Alleged Due Process Violation
SIL’s third point relied on argues that the AHC’s decision to impose a re-coupment sanction violated SIL’s constitutional right to due process. In particular, SIL claims that the recoupment sanction is not rationally related to a legitimate state interest. SIL contends that the state interest is the reporting of Medicaid fraud and that imposing a recoupment sanction on SIL after it reported M.C.’s marriage to L.C. frustrates that state interest. DSS argues that the legitimate state interest is “in avoiding unnecessary payments of un*59worthy claims, whether they are unworthy based upon fraudulent actions or simply do not meet the qualifications of the program.”
SIL’s argument is one based in the doctrine of substantive due process, which protects individuals against certain government actions regardless of the fairness of the underlying procedures. See Bromwell v. Nixon, 361 S.W.3d 393, 400 (Mo. banc 2012). “[T]he doctrine of substantive due process ‘requires the state action which deprives one of life, liberty or property, be rationally related to a legitimate state interest.’ ” Roy v. Mo. Dep’t of Corr., 23 S.W.3d 738, 746 (Mo.App. W.D.2000)(quoting Lane v. State Comm. of Psychologists, 954 S.W.2d 23, 24 (Mo.App. E.D.1997)). The party claiming a due process violation must establish that the state action is “truly irrational,” a standard that requires “something more than arbitrary, capricious, or in violation of state law.” Id. (internal quotation marks omitted).

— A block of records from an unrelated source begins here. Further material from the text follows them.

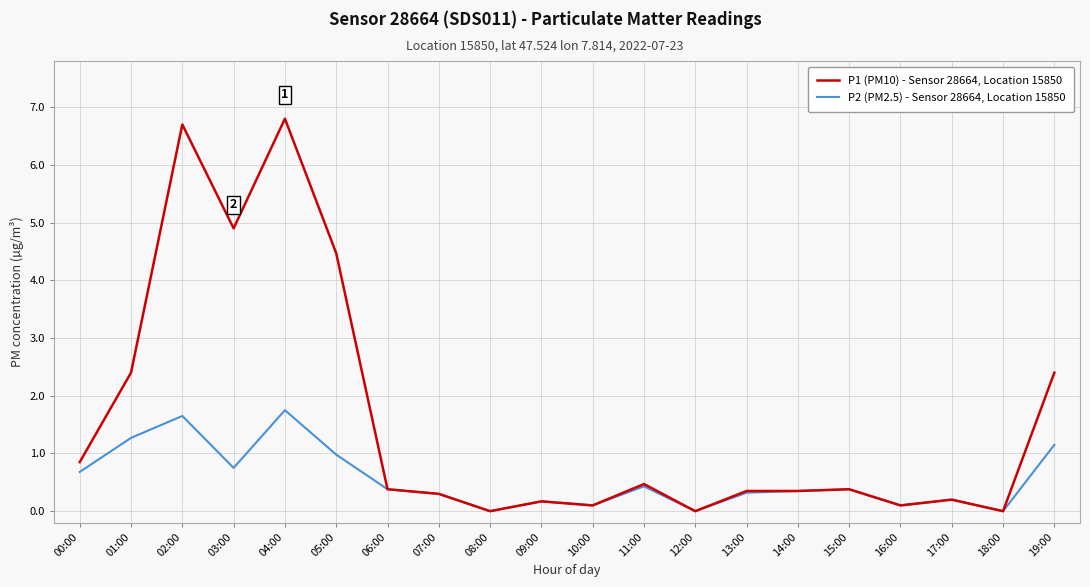

The P2 (PM2.5) - Sensor 28664, Location 15850 series shows 0.2 at 00:00. True or false?

False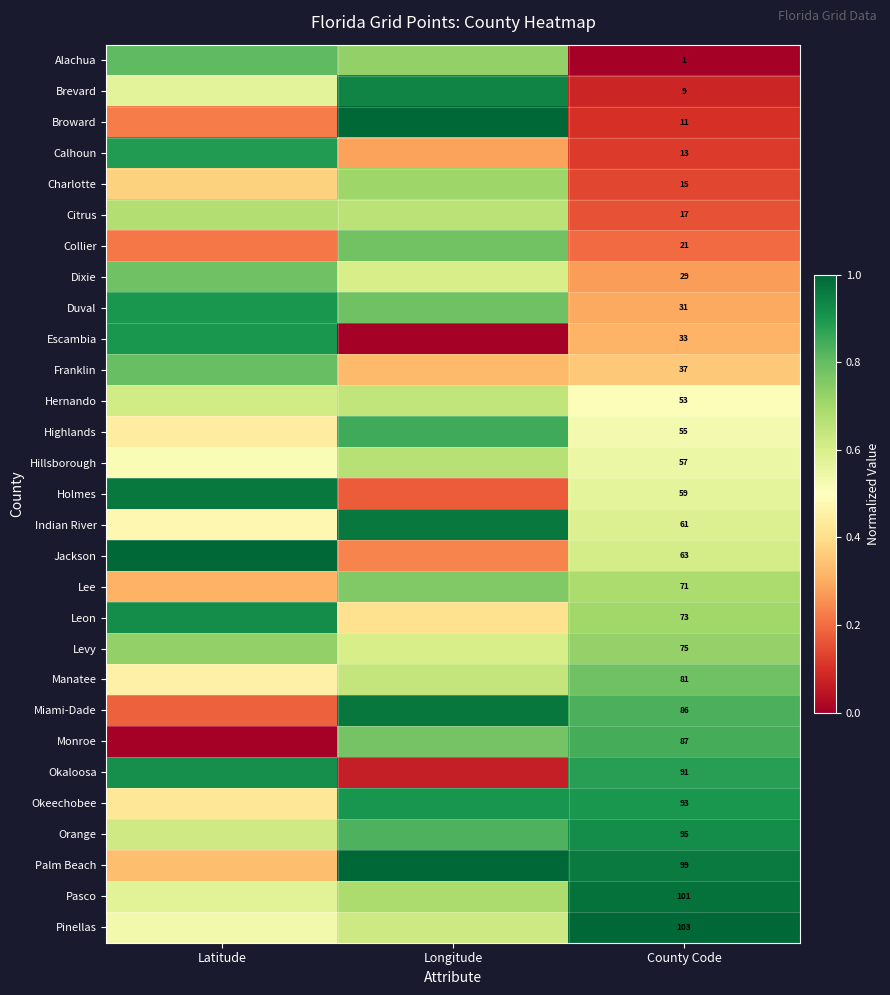

At County Code, list the series in order from smallest to largest.

Alachua, Brevard, Broward, Calhoun, Charlotte, Citrus, Collier, Dixie, Duval, Escambia, Franklin, Hernando, Highlands, Hillsborough, Holmes, Indian River, Jackson, Lee, Leon, Levy, Manatee, Miami-Dade, Monroe, Okaloosa, Okeechobee, Orange, Palm Beach, Pasco, Pinellas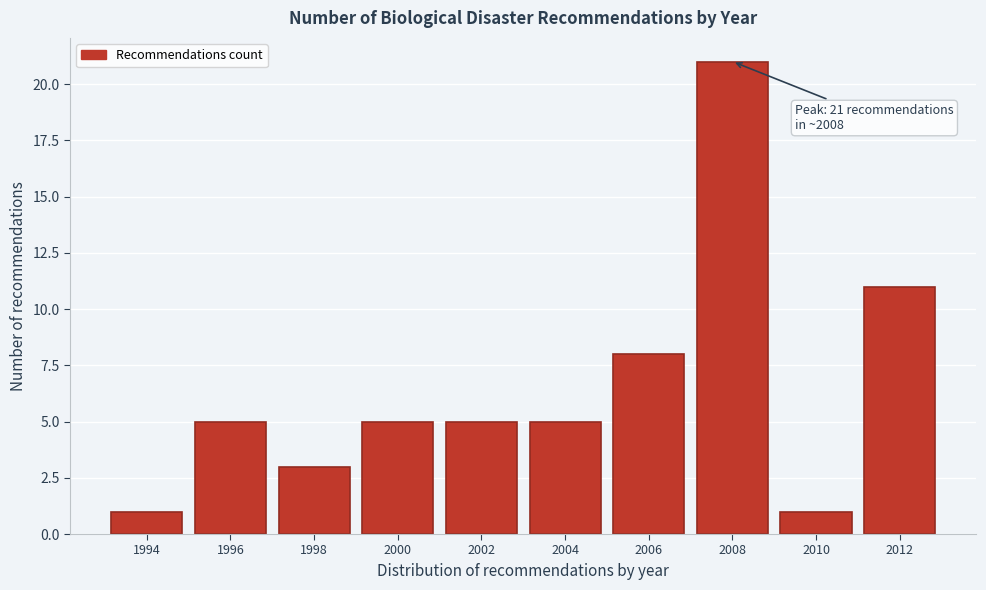

Reading right to left, transcribe all the data shown in this chart.

11	1	21	8	5	5	5	3	5	1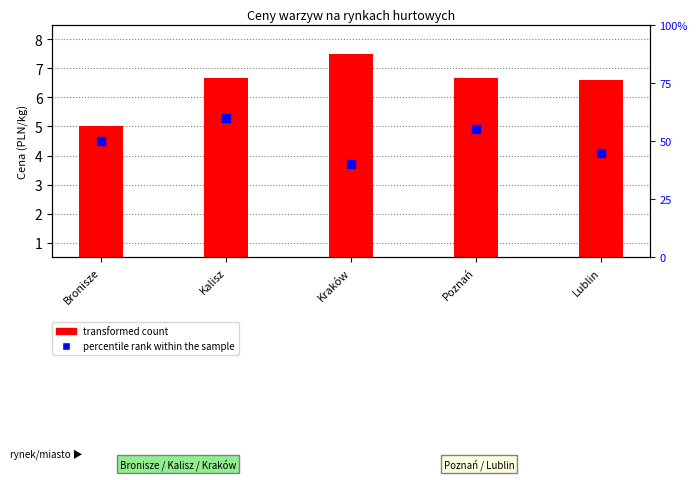

At which category is the sum across all series the highest?

Kalisz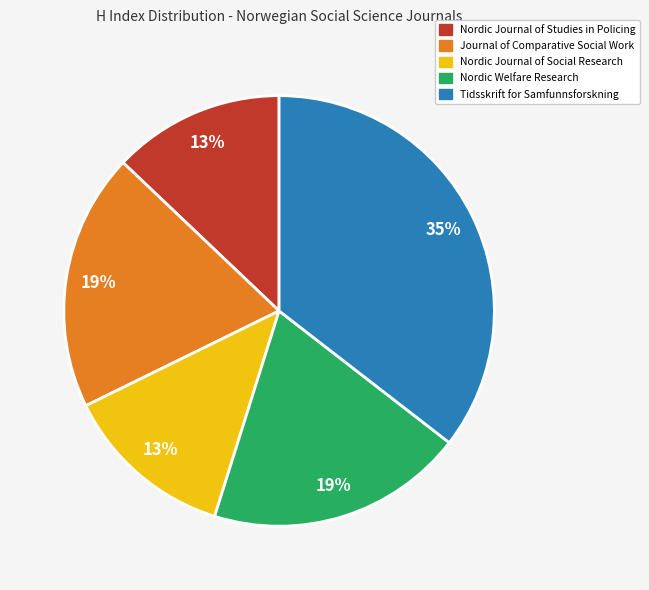

Is there any slice that represents more than half of the pie?

No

It is plainly apparent that although SIL has a property interest in $53,194.80, the amount of the recoupment sanction, avoiding payment for unworthy or ineligible Medicaid claims is a legitimate state interest. We find nothing “truly irrational” about imposing a recoupment sanction to recover that which should not have been paid. To the contrary, recouping Medicaid funds is rationally related to the state’s goal of avoiding payment for false Medicaid claims.
SIL’s third point relied on is denied.
Conclusion
We affirm.
All concur.
. All statutory references are to RSMo 2000 as supplemented unless otherwise indicated.

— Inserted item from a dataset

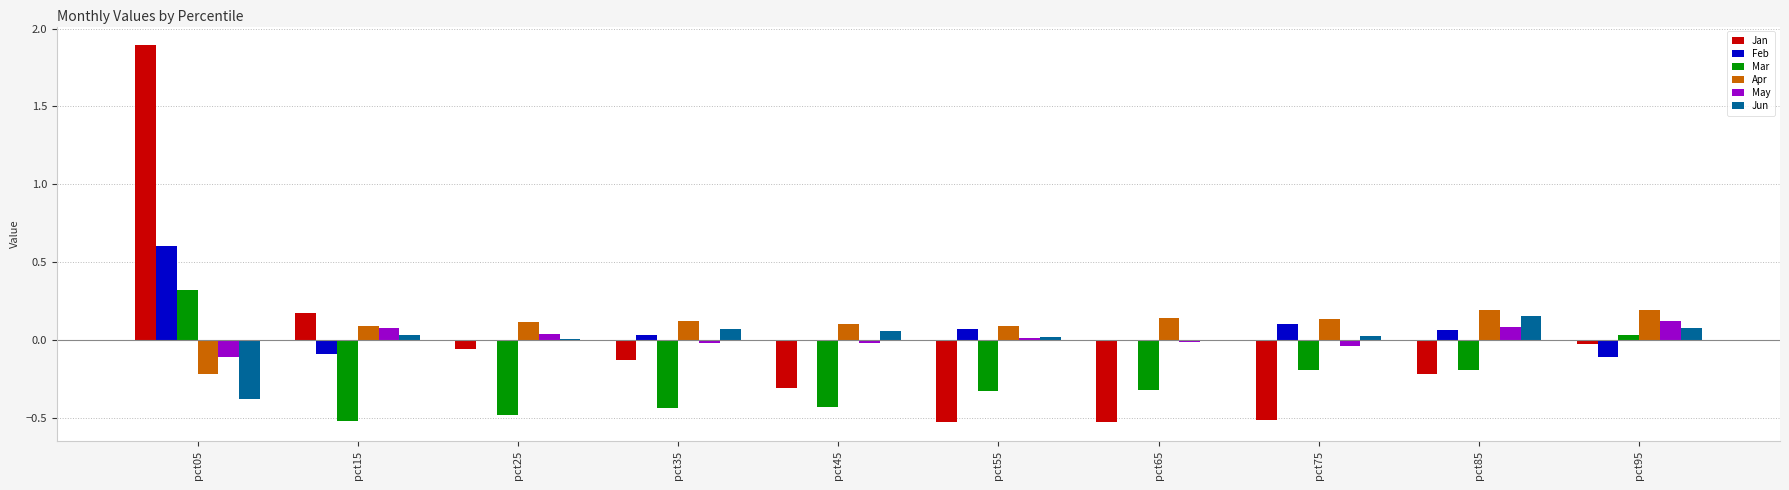

Is the value of Apr at pct75 greater than the value of Jan at pct25?

Yes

. We are electing to use the initials of the individual who received services from SIL, and of the personal care attendant paid by SIL, as neither are parties to this proceeding.
.L.C.’s last name was originally written with the same spelling as M.C.'s last name on the application. The handwriting on the application indicates that one letter of L.C.'s last name was later changed. The parties’ stipulated facts indicated that they agree that before L.C. and M.C. were married, their last names differed by one letter.
. Under 13 CSR 70-91.010(3)(K), a personal care attendant may not be married to a Medicaid recipient.
. Though M.C. and L.C. were apparently married the entire time that L.C. received corn-pensation as M.C.’s personal care attendant, DSS did not seek recoupment from SIL for any claims submitted prior to January of 2006.